| Prompt |
Identify every line in the data below that contains the word "Conditions" and copy each of those lines in full.

| Record excerpts |
⟨

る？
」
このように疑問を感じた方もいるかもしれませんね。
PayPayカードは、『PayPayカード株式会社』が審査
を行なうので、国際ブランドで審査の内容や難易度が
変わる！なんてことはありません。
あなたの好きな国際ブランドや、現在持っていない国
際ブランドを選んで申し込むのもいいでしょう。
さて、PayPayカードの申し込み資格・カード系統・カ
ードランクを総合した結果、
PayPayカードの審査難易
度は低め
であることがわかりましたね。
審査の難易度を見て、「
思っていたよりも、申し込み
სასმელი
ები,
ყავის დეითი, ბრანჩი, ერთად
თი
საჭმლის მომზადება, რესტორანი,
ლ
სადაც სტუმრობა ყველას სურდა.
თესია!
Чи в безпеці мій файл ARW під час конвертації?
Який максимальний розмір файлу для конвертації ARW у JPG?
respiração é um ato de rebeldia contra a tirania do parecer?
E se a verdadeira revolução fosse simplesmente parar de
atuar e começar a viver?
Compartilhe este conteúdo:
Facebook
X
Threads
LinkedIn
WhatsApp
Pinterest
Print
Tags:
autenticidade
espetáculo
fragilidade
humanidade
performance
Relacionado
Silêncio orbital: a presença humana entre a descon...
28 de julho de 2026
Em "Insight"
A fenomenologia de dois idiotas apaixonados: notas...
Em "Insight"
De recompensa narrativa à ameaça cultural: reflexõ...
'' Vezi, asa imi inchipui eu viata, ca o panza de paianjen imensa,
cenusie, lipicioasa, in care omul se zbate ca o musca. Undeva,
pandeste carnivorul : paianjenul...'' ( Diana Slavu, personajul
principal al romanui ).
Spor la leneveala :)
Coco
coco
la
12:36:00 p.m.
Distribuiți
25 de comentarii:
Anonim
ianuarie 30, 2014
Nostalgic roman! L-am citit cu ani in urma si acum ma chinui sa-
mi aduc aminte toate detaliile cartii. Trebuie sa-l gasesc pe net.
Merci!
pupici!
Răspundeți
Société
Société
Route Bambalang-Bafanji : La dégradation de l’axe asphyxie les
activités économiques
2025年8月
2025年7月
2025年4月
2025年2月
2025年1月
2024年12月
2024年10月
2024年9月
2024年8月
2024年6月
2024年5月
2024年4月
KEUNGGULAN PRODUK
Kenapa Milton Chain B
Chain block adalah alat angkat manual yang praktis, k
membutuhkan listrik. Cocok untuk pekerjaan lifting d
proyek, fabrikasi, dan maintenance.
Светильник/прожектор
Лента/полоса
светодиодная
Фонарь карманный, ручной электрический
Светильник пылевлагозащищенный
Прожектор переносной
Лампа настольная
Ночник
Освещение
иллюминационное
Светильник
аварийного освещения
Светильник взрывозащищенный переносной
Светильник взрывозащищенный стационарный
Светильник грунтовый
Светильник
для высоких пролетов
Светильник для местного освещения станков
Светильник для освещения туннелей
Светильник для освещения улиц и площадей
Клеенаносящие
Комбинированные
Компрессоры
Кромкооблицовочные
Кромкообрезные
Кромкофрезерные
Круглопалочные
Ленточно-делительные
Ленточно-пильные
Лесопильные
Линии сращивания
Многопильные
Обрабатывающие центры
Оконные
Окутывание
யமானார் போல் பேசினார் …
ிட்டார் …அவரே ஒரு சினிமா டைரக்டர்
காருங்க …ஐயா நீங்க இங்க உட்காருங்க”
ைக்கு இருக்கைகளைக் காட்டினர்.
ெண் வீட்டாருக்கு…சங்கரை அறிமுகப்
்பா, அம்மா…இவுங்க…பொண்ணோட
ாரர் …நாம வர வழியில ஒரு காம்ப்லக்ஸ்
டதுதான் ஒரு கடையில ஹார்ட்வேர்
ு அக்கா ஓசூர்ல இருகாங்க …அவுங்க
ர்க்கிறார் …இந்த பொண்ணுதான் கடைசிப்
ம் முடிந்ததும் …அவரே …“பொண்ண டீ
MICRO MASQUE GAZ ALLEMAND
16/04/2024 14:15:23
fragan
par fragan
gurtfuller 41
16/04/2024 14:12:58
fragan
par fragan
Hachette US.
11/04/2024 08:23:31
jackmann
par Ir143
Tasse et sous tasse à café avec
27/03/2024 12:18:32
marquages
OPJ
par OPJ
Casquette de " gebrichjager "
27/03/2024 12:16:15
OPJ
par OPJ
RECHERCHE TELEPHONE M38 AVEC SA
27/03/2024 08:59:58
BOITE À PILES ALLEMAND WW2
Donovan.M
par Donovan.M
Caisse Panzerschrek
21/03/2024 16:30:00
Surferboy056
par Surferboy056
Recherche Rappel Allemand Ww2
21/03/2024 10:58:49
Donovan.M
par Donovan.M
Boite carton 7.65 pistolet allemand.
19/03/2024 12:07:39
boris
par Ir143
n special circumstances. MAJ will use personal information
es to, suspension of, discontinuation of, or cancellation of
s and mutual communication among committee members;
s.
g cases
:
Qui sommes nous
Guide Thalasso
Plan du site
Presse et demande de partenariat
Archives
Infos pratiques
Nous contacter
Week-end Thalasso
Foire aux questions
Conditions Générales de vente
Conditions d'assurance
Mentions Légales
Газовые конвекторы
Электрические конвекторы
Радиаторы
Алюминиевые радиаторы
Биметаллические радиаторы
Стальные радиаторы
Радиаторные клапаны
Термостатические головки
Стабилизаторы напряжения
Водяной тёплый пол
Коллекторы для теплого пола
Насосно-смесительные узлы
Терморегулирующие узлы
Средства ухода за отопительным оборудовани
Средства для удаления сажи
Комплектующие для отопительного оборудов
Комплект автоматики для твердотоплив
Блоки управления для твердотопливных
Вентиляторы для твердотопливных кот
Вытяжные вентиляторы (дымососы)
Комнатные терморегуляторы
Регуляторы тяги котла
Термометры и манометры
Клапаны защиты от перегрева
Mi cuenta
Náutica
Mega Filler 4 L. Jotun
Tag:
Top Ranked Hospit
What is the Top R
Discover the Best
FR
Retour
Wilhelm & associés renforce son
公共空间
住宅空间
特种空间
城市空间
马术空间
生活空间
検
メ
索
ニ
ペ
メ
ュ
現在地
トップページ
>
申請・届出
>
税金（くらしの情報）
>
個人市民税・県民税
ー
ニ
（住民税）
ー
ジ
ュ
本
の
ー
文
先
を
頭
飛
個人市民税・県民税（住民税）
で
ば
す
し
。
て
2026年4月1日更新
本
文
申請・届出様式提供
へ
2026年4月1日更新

⟩

| Written response |
Conditions Générales de vente
Conditions d'assurance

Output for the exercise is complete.